Sur le site oumma.com,  Mohamed Tahar Bensaada consacre un long article sur le précédent que constitue  cet accord historique entre l’Iran, la Turquie et le Brésil.   « En effet note-t-il,  en mobilisant à ses côtés deux grandes nations du sud qui passent pour être amies des USA (la Turquie est membre de l’OTAN et entretient (entretenait?) des relations privilégiées avec Israël, le Brésil est quant à lui engagé dans un vaste programme d’intégration industrielle et militaire avec son grand voisin du nord), l’Iran a su montrer qu’il n’était pas si isolé sur la scène internationale et que son intransigeance apparente sur ce dossier ne fait que refléter l’aspiration légitime et commune à toutes les nations du sud à un développement de capacités technologiques et nucléaires à des fins civiles  (…) ».

« La scène internationale est d’une telle complexité poursuit-il,  qu’elle permet désormais une certaine marge de manœuvre à des acteurs moyens qui ne sont pas obligés d’adopter une ligne de rupture radicale à l’égard de la superpuissance américaine pour affirmer leurs intérêts propres.
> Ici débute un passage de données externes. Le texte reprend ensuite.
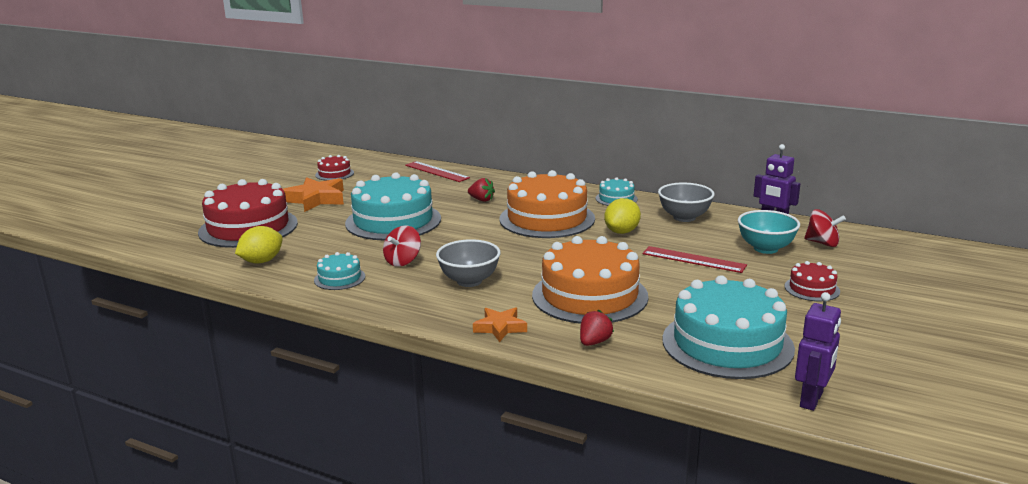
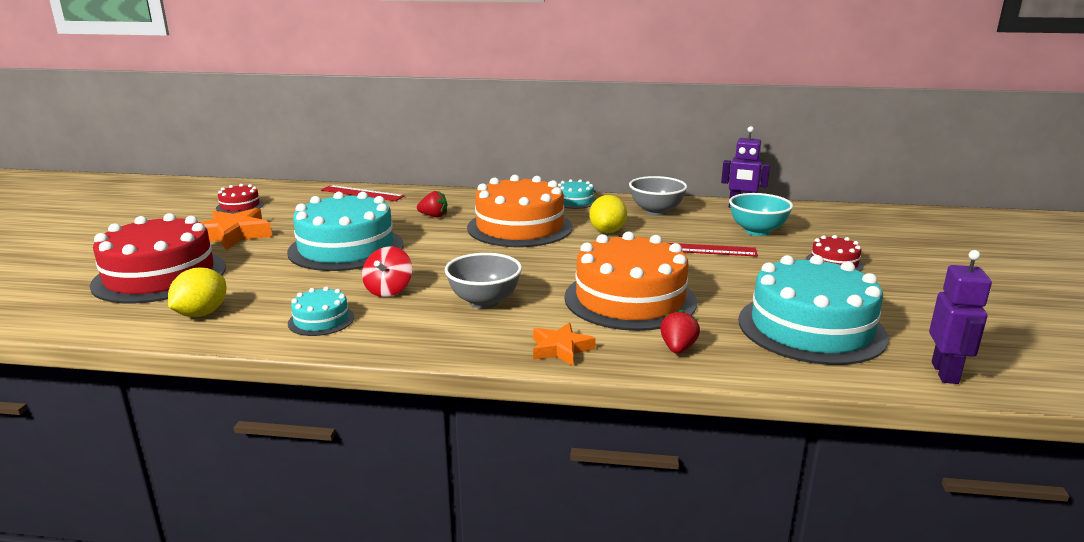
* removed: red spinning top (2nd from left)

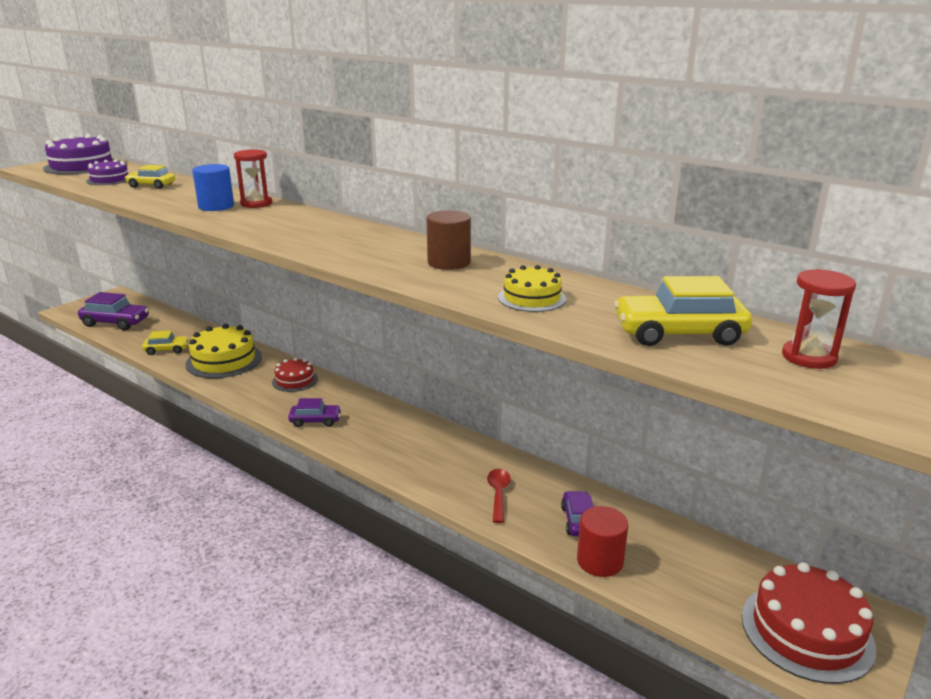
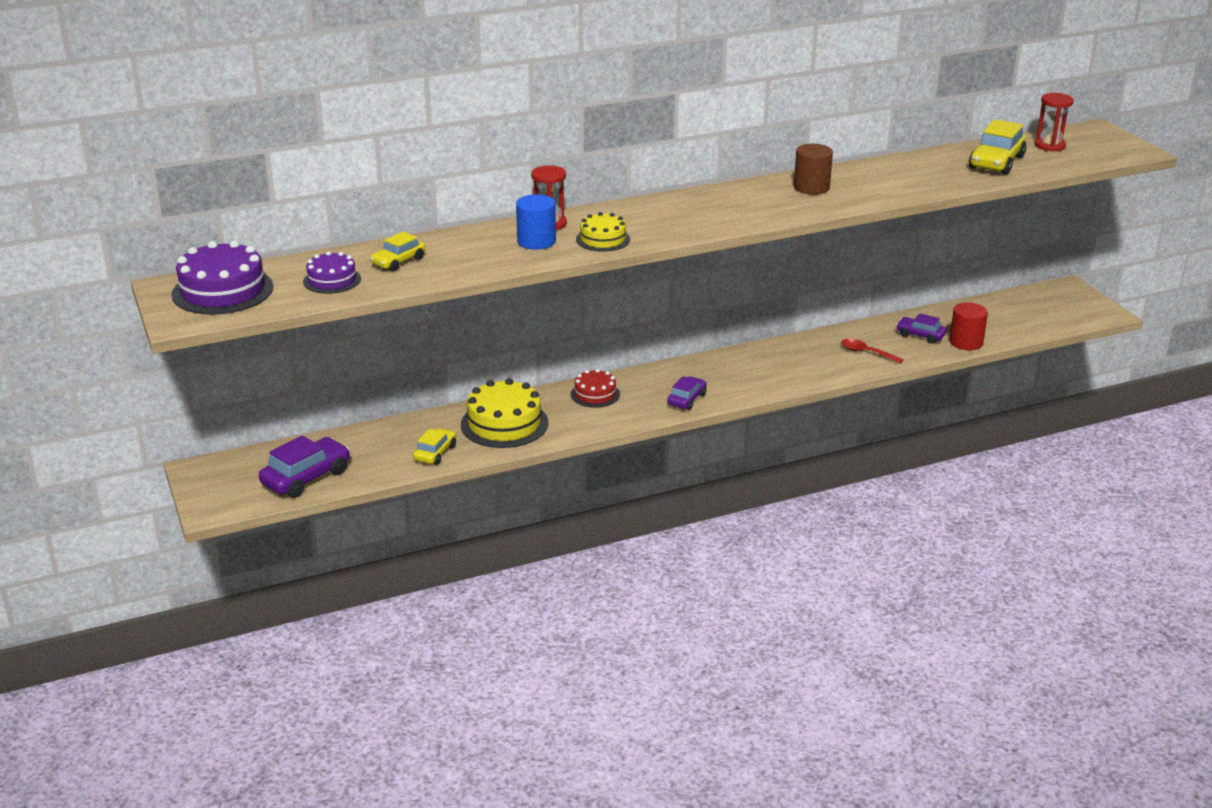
* removed: red cake (2nd from left)
* moved: yellow cake (2nd from left)

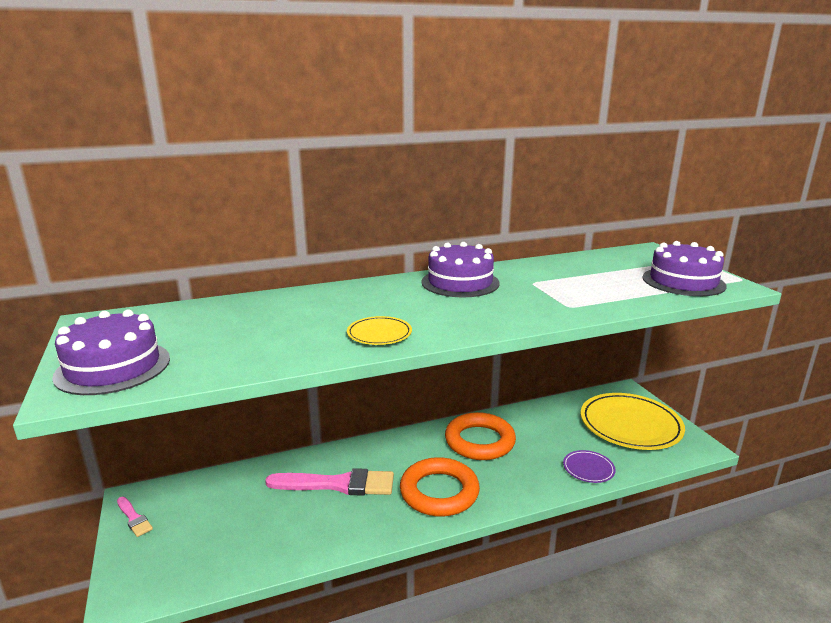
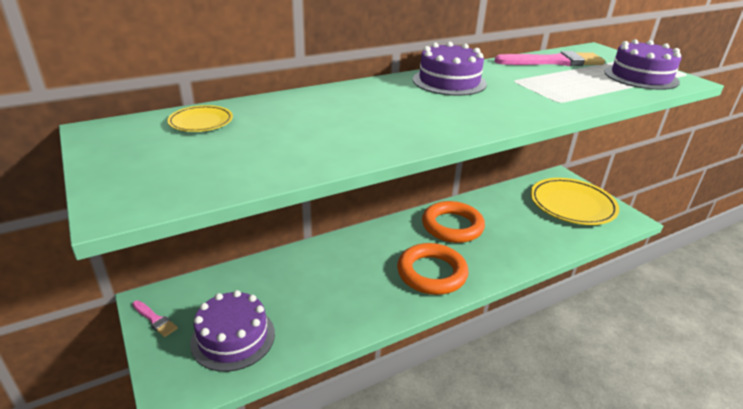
* removed: purple plate
* moved: purple cake (1st from left)
* moved: pink brush (2nd from left)
* moved: yellow plate (1st from left)

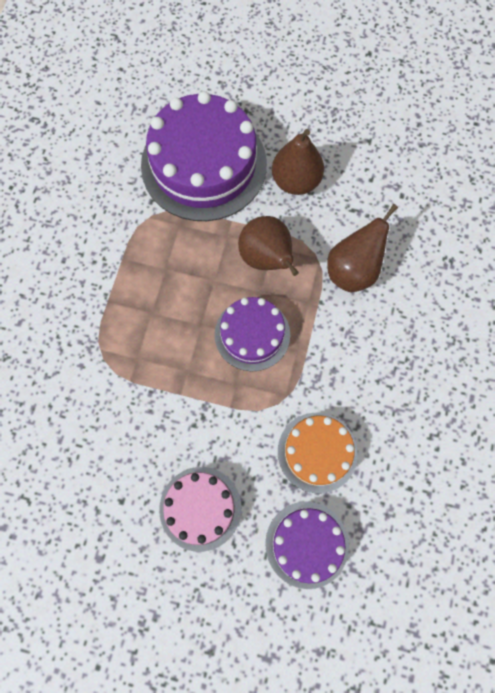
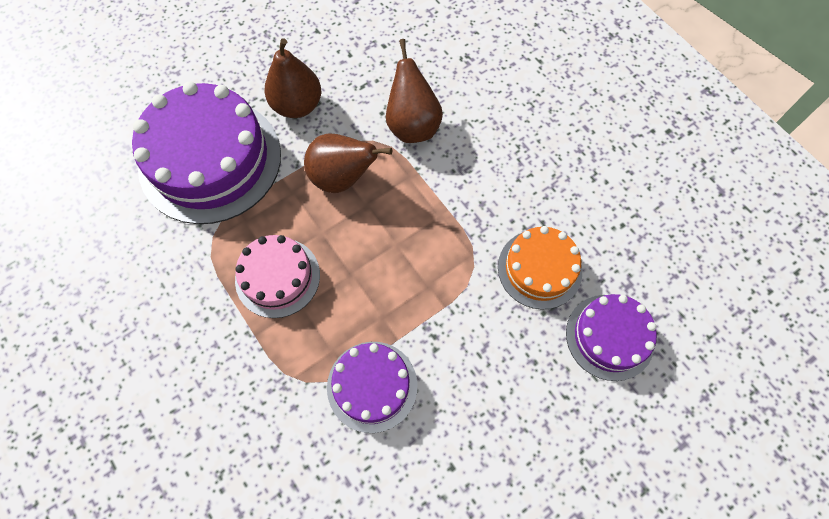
* moved: pink cake
* moved: purple cake (2nd from left)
Mieux, c’est parce qu’elles entretiennent une relation de coopération privilégiée avec les USA et avec les Etats dissidents comme l’Iran que ces puissances moyennes ont plus de chance de réussir une médiation diplomatique qui serve leurs intérêts commerciaux et stratégiques et consolide leur nouveau statut international ».

« L’accord tripartite irano-turco-brésilien ne doit pas être lu de manière unilatérale relève-t-il encore. Certes, la Turquie et le Brésil ont envoyé à l’Iran une bouée de sauvetage inespérée. Mais ces deux puissances moyennes émergentes ne l’ont pas fait pour les beaux yeux de l’Iran. Elles ont aussi énormément à gagner sur les plans stratégique et commercial dans une région vitale pour le système mondial. Ce n’est pas un hasard si l’intervention diplomatique inattendue de la Turquie et du Brésil a d’abord importuné les puissances en perte de vitesse sur ce dossier comme la France et l’Allemagne ».

« En revanche, en jouant sur cette compétition internationale, l’Amérique peut arriver à neutraliser les ambitions des uns et des autres sur la scène internationale. De ce point de vue, l’accord irano-turco-brésilien peut être lu de deux façons à Washington. Certes, cet accord permet à l’Iran de s’en sortir à bon compte. C’est ce qui dérange la diplomatie américaine. Pour cette dernière, il n’est pas question de récompenser l’intransigeance iranienne. Mais une autre lecture est possible. Cet accord a permis de sortir du jeu la Russie et la France punies par Téhéran pour s’être trop compromises avec Washington dans le système de sanctions imposées à l’Iran. En outre, cet accord permet à deux puissances émergentes « amies » d’entrer (pour le Brésil) ou de consolider sa position (pour la Turquie) dans la région vitale du Moyen Orient ».

Chacun est libre de ne pas partager  les analyses de Mohamed Tahar Bensaada que nous relayons partiellement ici, notamment  son optimisme ( ?) sur la volonté de Téhéran  de n’utiliser le nucléaire qu’à des fins civiles. Cela étant, comme l’a souvent relevé  Jean-Marie Le Pen, l’Iran est entouré de nations possédant l’arme atomique et  celle-ci  est «  une arme de dissuasion,  de non-emploi ».  A ce jour,  les Etats-Unis ont été les seuls à l’utiliser sur des populations civiles. Les Américains le savent d’ailleurs très bien, Barack Obama le premier, l’Iran chiite des mollahs, malgré ses discours homériques et apocalyptiques vis-à-vis d’Israël, est autrement moins dangereux pour la sécurité de la planète qu’une puissance dotée de la bombe comme le Pakistan en proie à la guerre civile des fous d’Allah.  Enfin, il semble en effet évident que la France,   n’a rien gagné  à s’aligner largement  sur les dogmes américains –y compris sur le plan économique-  notamment au Proche et au Moyen-Orient,  ce qui a beaucoup nui au  rayonnement international de notre pays.